■ Records for processing
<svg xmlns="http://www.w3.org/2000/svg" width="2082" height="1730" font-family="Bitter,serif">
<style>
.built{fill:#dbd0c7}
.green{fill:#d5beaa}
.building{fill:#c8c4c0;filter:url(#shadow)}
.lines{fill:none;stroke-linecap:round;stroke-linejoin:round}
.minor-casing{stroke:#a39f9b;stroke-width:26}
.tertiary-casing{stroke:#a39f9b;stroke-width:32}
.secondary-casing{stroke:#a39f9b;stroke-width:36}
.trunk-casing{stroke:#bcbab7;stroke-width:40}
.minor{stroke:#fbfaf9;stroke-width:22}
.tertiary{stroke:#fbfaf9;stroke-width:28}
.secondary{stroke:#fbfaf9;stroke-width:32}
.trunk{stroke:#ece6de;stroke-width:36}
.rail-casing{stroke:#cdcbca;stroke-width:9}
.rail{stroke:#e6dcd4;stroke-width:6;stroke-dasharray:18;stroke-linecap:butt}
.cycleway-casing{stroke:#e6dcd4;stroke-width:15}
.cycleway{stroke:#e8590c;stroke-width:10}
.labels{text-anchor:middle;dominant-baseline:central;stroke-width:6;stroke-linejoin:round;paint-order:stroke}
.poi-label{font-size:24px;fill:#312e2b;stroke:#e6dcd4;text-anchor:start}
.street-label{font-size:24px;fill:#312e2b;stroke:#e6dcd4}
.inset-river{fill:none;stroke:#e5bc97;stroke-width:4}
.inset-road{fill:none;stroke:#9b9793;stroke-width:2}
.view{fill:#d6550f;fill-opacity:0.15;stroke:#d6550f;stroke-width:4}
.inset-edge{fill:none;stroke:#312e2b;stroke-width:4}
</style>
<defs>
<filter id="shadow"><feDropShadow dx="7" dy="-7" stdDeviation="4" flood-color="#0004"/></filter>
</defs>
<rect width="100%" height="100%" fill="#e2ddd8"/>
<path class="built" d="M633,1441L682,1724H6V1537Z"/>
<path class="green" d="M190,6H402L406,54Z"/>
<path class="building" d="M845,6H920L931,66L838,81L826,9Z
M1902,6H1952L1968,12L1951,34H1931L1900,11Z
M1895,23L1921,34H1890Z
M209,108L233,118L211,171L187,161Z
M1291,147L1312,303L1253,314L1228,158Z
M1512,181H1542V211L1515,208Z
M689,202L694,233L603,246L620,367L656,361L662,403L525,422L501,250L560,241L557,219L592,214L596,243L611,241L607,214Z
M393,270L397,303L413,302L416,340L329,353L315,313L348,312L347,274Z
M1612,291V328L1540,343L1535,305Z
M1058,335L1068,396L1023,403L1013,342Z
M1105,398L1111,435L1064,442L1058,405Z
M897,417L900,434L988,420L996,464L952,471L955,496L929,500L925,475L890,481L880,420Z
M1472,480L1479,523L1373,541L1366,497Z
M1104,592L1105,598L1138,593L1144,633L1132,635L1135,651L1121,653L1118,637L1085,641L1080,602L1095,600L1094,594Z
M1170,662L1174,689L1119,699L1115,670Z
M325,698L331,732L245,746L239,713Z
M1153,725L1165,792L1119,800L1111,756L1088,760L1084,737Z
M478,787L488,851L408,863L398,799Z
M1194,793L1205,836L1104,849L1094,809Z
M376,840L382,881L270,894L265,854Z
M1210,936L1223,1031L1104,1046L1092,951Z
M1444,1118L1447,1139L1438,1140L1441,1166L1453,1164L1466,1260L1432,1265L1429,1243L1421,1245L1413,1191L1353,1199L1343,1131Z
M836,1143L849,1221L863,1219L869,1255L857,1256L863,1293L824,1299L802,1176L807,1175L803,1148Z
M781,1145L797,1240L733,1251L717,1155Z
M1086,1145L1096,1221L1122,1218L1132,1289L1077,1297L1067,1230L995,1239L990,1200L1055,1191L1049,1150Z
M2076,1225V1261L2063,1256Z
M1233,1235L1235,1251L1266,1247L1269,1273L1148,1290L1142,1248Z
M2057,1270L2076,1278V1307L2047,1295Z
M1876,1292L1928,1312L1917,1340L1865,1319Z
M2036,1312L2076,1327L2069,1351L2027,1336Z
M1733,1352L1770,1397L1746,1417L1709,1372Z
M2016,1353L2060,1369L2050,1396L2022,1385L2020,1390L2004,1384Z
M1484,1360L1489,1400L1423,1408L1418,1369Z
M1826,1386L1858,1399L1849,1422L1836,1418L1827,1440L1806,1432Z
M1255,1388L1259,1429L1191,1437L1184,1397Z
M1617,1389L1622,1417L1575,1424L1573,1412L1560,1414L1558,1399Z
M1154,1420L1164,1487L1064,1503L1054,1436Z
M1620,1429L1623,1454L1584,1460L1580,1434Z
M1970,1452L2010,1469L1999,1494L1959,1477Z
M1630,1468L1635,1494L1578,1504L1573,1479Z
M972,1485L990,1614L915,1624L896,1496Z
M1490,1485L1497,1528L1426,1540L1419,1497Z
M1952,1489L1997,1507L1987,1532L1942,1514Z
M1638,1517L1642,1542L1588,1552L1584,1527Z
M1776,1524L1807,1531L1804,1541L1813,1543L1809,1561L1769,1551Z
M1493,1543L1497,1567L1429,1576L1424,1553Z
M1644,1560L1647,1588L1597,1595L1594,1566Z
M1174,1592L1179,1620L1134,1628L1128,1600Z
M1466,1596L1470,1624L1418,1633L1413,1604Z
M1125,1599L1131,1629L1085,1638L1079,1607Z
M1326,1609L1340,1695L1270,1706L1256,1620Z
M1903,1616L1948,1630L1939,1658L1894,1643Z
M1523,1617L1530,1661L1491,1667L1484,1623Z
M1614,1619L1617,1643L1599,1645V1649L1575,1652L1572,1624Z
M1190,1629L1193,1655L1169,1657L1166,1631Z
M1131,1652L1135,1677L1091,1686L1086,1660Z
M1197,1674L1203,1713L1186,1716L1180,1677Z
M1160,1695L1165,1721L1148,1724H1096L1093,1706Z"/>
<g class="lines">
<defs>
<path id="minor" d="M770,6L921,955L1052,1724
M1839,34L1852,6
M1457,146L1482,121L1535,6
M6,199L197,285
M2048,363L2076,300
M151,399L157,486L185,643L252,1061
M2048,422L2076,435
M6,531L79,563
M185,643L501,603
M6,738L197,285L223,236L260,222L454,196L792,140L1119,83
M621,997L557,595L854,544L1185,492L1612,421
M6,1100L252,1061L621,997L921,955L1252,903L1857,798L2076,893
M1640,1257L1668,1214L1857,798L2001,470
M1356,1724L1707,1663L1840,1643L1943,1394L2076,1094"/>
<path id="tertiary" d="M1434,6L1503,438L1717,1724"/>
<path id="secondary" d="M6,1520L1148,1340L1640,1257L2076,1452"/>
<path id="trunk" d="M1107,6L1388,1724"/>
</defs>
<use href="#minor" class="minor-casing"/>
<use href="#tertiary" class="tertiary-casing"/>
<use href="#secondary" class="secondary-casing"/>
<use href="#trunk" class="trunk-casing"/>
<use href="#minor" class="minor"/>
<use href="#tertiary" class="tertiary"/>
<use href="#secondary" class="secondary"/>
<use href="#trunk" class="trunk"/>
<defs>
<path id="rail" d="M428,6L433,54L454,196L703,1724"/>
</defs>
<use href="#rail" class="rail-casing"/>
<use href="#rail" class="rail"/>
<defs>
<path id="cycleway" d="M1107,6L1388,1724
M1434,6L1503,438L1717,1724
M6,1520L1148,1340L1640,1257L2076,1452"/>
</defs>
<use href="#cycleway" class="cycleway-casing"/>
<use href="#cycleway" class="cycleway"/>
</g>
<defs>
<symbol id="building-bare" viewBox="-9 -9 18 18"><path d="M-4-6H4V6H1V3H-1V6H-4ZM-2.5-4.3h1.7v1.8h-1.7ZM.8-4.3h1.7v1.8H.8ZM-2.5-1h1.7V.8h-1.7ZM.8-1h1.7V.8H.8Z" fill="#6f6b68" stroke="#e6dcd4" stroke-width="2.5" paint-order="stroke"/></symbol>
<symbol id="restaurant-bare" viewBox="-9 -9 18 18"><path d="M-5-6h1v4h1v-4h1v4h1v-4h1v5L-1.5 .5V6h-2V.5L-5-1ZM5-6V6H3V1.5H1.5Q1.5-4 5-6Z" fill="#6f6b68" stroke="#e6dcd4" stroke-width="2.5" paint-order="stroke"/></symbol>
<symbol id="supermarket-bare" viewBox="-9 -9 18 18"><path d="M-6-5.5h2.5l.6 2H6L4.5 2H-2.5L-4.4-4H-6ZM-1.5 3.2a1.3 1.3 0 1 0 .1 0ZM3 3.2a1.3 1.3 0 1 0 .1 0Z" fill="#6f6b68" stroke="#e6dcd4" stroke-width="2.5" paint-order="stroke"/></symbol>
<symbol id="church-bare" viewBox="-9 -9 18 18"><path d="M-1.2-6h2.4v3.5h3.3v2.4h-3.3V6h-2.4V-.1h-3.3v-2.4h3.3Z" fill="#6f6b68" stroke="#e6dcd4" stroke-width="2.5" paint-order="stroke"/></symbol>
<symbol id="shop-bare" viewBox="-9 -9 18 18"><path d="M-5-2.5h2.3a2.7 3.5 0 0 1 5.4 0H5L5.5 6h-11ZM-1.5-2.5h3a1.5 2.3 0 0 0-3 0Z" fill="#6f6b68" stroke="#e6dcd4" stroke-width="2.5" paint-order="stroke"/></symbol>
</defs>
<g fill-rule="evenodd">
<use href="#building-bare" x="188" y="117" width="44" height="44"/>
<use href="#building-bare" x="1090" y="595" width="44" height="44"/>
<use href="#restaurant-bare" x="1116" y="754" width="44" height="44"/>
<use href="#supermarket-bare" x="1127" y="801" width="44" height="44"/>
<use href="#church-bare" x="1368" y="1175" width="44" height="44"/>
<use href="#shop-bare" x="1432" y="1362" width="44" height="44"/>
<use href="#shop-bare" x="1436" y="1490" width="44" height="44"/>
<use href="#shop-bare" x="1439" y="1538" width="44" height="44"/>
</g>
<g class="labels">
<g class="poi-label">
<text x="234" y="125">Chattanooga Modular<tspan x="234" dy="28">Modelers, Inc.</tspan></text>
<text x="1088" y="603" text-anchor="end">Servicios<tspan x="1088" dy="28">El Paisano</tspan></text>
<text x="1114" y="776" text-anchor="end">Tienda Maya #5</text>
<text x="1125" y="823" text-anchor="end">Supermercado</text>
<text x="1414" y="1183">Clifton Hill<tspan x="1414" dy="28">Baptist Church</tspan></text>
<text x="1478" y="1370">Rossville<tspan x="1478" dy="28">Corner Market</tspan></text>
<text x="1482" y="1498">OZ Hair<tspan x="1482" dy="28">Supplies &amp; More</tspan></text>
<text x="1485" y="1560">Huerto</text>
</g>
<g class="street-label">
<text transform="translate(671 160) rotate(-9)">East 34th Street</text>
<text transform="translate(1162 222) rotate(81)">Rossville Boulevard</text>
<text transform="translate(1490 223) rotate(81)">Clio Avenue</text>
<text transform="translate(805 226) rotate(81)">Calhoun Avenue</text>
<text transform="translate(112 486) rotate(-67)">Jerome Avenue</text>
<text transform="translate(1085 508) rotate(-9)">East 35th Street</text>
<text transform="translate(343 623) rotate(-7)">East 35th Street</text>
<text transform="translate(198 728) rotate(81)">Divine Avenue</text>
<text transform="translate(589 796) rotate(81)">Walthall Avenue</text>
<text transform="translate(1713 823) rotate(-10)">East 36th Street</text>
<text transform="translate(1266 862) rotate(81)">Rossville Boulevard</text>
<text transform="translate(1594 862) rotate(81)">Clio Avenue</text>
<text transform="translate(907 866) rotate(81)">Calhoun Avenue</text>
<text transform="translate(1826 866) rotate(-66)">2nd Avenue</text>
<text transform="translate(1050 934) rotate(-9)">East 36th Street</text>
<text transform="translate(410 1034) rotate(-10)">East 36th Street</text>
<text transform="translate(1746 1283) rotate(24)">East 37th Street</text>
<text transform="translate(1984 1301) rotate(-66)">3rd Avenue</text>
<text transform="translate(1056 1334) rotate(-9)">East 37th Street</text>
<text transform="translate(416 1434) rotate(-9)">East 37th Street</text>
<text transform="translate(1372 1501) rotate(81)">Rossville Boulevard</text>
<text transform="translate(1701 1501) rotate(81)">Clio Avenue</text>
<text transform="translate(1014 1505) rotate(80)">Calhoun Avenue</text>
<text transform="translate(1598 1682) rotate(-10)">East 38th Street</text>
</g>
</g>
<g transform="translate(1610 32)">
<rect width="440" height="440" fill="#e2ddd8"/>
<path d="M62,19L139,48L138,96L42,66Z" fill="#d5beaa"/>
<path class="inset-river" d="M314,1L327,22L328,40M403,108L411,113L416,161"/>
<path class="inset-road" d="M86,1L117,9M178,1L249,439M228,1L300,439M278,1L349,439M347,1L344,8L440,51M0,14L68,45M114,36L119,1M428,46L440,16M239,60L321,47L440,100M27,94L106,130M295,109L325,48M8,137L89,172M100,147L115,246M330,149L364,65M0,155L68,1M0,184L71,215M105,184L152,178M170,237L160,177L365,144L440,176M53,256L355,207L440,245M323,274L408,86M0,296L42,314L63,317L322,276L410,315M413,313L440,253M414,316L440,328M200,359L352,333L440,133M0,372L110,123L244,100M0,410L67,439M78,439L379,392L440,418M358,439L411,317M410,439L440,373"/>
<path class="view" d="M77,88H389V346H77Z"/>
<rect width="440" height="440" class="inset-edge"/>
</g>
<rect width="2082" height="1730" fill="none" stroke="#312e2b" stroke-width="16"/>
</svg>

■ Aim of the task
Every line of the listing that includes the word "shadow" must be copied.

■ Output for this task
.building{fill:#c8c4c0;filter:url(#shadow)}
<filter id="shadow"><feDropShadow dx="7" dy="-7" stdDeviation="4" flood-color="#0004"/></filter>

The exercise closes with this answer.